For several months, after losing his job as a tech journalist due to the pandemic, Oyedele paid his rent by trading cryptocurrencies.

This is a fairly widespread phenomenon during the Covid-19 crisis, when the combination of massive unemployment, lockdowns and, in fortunate cases, some savings, pushed many into the world of finance.

In the United States alone, more than 10 million new investors entered the markets in the first half of 2021, according to JMP Securities.

The new investors are in a great majority young. The average age of the users of Robinhood he is 31 years old. Both india Upstox like the Nigerian Bamboo They claim that more than 80% of their users are under 35.

These apps have blurred the barriers to entry for young people, in part by offering fractional shares. It is what in Argentina is known as CEDEARS.

An Amazon title, for example, is currently worth more than $ 3,000, unattainable for most Gen Z youth or older millennials.

But a fraction of that action can be affordable, especially in a commission-free app.

Although celebrated for democratizing access to markets, these apps can also pose problems for inexperienced young investors, critics warn.

The US Securities and Exchange Commission is investigating whether these programs irresponsibly encourage excessive investment, using email alerts and presenting finance as gambling.
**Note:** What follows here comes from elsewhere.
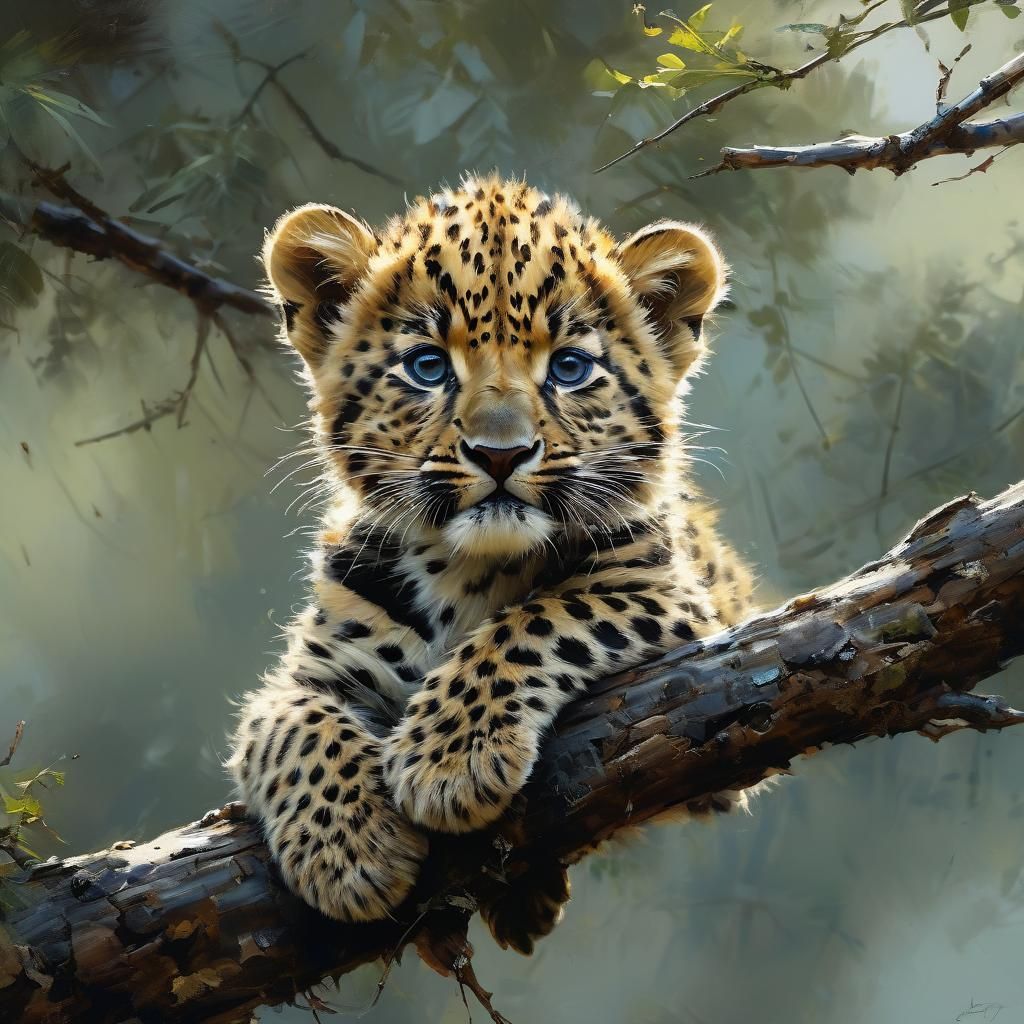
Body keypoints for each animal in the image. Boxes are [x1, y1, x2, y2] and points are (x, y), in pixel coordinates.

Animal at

And the British financial authority FCA warned in March that this new cohort of young investors, made up especially of women and minorities in this country, could be especially harmed in this adventure.

Almost two-thirds of the new investors the entity interviewed said that in the event of significant losses there would be “a fundamental impact” on their current and future lifestyles, FCA said.

“This new group of investors rely more on recent networks (such as YouTube or social networks) for advice and news,” said the regulator.

And some young investors have already experienced bad luck firsthand. Mumbai-based product designer Ali Attarwala is taking a break after a bad cryptocurrency experience earlier this year.

“These applications facilitate the purchase of speculative assets such as cryptocurrencies, but there is still a lot of volatility in these assets,” explains this 30-year-old man.

Srivastava has also been through ups and downs, but sees these losses as part of learning.

“When I started, I lost almost 50% of the capital,” he acknowledges.

“I do not treat them as losses, but as the price of learning,” he says.